Oligopoly profile: HSBC
London-based HSBC is one of the top banking companies in the world. It is #2 after Citigroup, but may slip to #4 after the J.P. Morgan-Bank One and Bank of America Fleet deals are done. The company is truly global, with operations in almost every country in the world.
HSBC started its life half a world away, as its original name (Hongkong and Shanghai Banking Corporation Limited) indicates. The company reaches back to 1865, and it was initially in the business of financing European-Chinese trade. It soon expanded to Japan, the Philippines, and Thailand (where it was the first bank established). By the end of the 19th century, the bank was the largest in Asia.
After steady growth in the early 20th century, HSBC nearly went out of business in mid-century. The Japanese roll through Asia saw much of the bank captured and its president imprisoned. Recovering after the war, it lost its mainland China operations with the advent of communism. Fortunately, it reestablished its Hong Kong operations and was raised with the postwar boom in that city. In the 1950s and 1960s it expanded its range, by acquiring the Mercantile Bank (with operations in India), Hang Seng bank (Hong Kong), The British Bank of the Middle East, and the Shanghai Banking Corporation of California (US).
Major expansion internationally continued in the 1980s with the acquisition of the Marine Midland Bank (US) and a major share of the Midland Bank (UK), which it bought fully in the 1990s. Also in the 1990s it established a unified brand for all its banks (HSBC) and also increased its presence in London.
In the past few years it has pursued new acquisitions across the globe with determination. Recent acquisitionsinclude:
1999 Republic New York (US), with a substantial presence in New York City
Mid-Med Bank (Malta)
2000 Credit Commerciale de France (CCF)
PCIB Savings Bank (Philippines)
2001 Demirbank (Turkey)
NRMA Building Society (Australia)
China Securities Investment Trust (Taiwan)
2002 Grupo Financero Bital (Mexico)
2003 Household International (US)
Banque Eurofin (France)
Asset Management Technology (South Korea), an investment comp[any
Keppel Insurance (Singapore)
Remaining 40% of Equator Holdings, an African-based bank with offices in Angola,
Cote d'Ivoire, Ghana, Mozambique, South Africa and Uganda
2004 Intesa Bank (Canada)
Bank of Bermuda
The Household Finance acquisition was quite significant. HFC is the second largest consumer lender (homes, mortgages) in the US, after Citigroup. It is also a major issuer of credit cards. While the company is still digesting the HFC move, it is considered to be in the market for a regional US bank, trying to expand beyond its New York state base. As the US industry consolidates, there will be few such opportunities left in a few years.

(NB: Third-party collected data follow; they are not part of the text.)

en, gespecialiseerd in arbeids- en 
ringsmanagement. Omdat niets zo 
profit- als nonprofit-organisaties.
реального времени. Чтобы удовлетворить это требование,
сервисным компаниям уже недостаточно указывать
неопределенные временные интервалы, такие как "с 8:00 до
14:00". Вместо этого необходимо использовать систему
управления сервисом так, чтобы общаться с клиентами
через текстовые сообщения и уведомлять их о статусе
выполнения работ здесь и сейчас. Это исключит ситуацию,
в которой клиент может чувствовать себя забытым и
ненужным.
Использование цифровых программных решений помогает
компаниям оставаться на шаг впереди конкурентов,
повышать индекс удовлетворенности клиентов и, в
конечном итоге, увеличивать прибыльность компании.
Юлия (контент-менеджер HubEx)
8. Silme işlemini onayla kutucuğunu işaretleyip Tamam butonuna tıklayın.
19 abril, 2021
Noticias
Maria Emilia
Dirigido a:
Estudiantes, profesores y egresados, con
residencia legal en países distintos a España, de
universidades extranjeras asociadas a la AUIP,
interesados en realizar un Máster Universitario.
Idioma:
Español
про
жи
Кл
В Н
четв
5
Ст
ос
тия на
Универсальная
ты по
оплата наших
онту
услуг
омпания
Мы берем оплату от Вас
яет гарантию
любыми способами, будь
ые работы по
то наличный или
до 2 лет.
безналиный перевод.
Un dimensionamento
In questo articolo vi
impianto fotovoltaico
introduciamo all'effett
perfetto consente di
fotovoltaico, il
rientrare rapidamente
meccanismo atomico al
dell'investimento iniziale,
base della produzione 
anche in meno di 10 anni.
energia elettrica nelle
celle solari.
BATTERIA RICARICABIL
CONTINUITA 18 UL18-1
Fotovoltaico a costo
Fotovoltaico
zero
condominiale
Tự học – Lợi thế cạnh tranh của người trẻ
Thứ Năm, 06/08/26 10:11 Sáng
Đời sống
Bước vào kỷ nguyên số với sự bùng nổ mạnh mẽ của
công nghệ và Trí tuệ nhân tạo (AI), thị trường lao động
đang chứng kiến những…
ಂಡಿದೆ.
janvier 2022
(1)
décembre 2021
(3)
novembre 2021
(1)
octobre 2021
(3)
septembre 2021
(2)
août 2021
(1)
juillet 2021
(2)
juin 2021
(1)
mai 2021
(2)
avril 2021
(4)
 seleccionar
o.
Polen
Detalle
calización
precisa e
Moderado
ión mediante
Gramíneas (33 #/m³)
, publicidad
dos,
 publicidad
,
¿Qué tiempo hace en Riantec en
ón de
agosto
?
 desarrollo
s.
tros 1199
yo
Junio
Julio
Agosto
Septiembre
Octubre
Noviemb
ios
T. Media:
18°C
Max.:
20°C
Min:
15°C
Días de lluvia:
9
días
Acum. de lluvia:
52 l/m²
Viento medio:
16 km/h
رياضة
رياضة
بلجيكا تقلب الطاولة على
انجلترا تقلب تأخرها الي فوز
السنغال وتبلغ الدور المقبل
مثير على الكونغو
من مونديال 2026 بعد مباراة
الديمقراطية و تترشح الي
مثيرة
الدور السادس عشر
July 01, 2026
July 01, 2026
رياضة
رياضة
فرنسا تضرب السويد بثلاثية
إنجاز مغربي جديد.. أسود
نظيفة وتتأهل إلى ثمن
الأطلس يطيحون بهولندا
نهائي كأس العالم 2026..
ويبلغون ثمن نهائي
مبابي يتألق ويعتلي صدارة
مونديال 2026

HSBC is poised to grow. It has a strong expertise and growing presence in mainland China, the fastest growing economy in the world, and the world presence to handle international trade agreements with that country and others. It has a big presence in international banking havens (Switzerland, the Channel Islands, Panama, and, recently, Bermuda) for its numerous private banking clients. Like several of its main competitors, it has far more influence about where money circulates and ends up than any national government.